Filme ‘Dorivando saravá’ conjuga Caymmi como verbo e sujeito criador de cancioneiro negro
♪ Na gramática do filme Dorivando saravá – O preto que virou mar, Dorival Caymmi (30 de abril de 1914 – 16 de agosto de 2008) é verbo literalmente conjugado por Adriana Calcanhotto, BNegão, Moraes Moreira (1947, 2020) e Tom Zé, entre outros artistas entrevistados para o documentário dirigido e roteirizado pelo cineasta Henrique Dantas.
“Avatar da música brasileira” no entendimento de BNegão, rapper cujo currículo inclui show com o cancioneiro do compositor baiano, Caymmi é verbo que – como ressalta o tincoã Mateus Aleluia em depoimento para o filme – significa estar impregnado dos cheiros e do estado de espírito da Bahia, terra natal do autor de canções praieiras e sambas buliçosos que ainda alimentam aura mítica em torno do estado mais negro do Brasil.
Contudo, o foco primordial de Dorivando savará reside sobre o sujeito Caymmi, criador de obra banhada pelas águas africanas da negritude. Coroado Obá de Xangô no candomblé, Caymmi tem a obra analisada – sem academicismos – neste documentário que estreou em novembro de 2019 e que, após rodar o circuito de festivais durante um ano, chega ao Canal Curta! em exibição programada para 16 de novembro.
As reflexões sobre a obra de Caymmi – compositor cuja obra sempre (re)tratou a mulher negra com delicadeza, como ressalta Jussara Silveira, cantora que lançou em 1998 disco com o cancioneiro de Dorival – são entremeadas com deliciosas histórias sobre o lendário artista.
Uma delas é sobre a noite em que Caymmi pagou “uma rodada de bíblia” para os companheiros de boemia com o intuito de ajudar um homem que vendia bíblias na rua. Outra, contada pelo produtor musical Roberto Santana, diz respeito à criativa desculpa dada por Caymmi à mulher Stella Maris (1922 – 2008) quando chegou em casa, após fim de semana na farra, para justificar a mancha de batom na camisa. “Stella, já pedi a Fernando Lobo para parar com essa brincadeira de ficar me beijando”, teria dito Caymmi, maroto, para o riso da esposa e a imediata absolvição.
Quarto documentário sobre o artista, Dorivando saravá difere do recente Dorival Caymmi – Um homem de afetos (2019), de Daniela Broitman, por fazer abordagem mais mítica do cancioneiro do compositor. Embora os saborosos causos inseridos no roteiro deem dimensão humana ao criador de músicas lapidares, Dorivando saravá procura eternizar o homem através da obra sagrada.

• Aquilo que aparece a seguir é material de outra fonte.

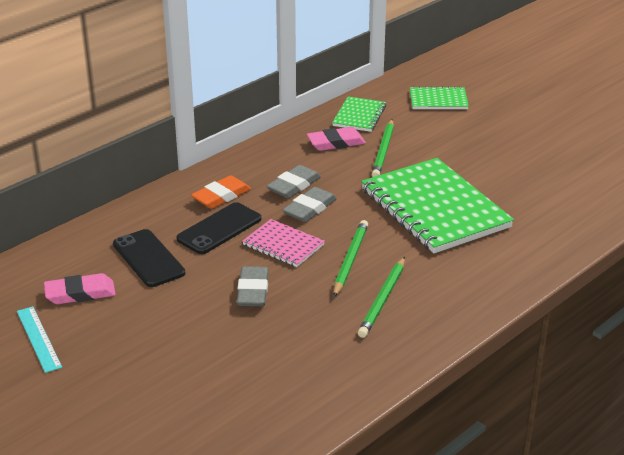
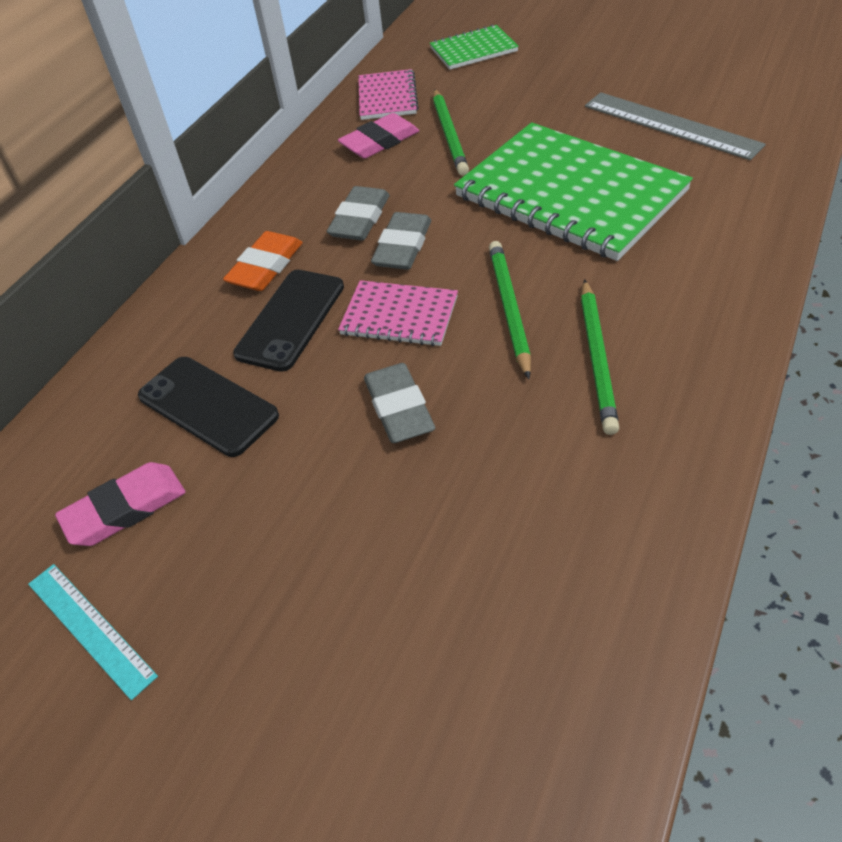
camera: 15 degrees left, 15 degrees up
green notebook [332,96,386,132] -> pink notebook [358,69,419,120]
none -> grey ruler [585,92,766,160]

Caymmi é personificado como o preto que virou mar, como diz o subtítulo desse filme por vezes sensorial, editado sem pressa, com tempos que até poderão ser considerado “mortos” por quem vive em ritmo industrial, mas que ajudam a entrar no clima zen do sujeito criador.
A propósito da noção de tempo, uma das passagens mais interessantes do roteiro é a discussão sobre a associação da preguiça ao baiano, efeito de racismo ainda entranhado na sociedade do Brasil.
O racismo, aliás, entra em foco sem diluir a aura mitológica com qual o filme envolve Caymmi ao pôr a obra do artista no centro da discussão. “O debate sobre raça no Brasil tem mudado. Resgatar Caymmi como uma figura negra é reflexo dessas discussões contemporâneas”, contextualiza o pesquisador Kleber Amâncio.
Em tempo todo próprio, o documentário Dorivando saravá exibe imagens que parecem pinturas, para as quais as interpretações de músicas como A jangada voltou só – canção praieira (de 1941, e não de 1943, como creditado erroneamente na tela) ouvida na voz serena de Lucas Santtana – soam como trilhas sonoras.
O caráter lendário da obra fica enfatizado no filme até quando o maestro Letieres Leite lembra que as imagens poéticas da letra de A lenda do Abaeté (1948), música sobre a Lagoa do Abaeté, assustava crianças como ele, Letieres.
Ao fim de Dorivando saravá, o filme reforça a impressão de que, ao morrer em 2008, Caymmi se eternizou como o Buda Nagô personificado na visão poética de Gilberto Gil em canção-homenagem de 1992 que compôs na Jamaica, como Gil conta no filme.
É como se o imortal baiano fosse o preto que realmente virou mar para emergir eternamente no imaginário (da parte) do Brasil que conjuga Dorival Caymmi, imerso nas águas africanas que banharam o cancioneiro matricial do compositor.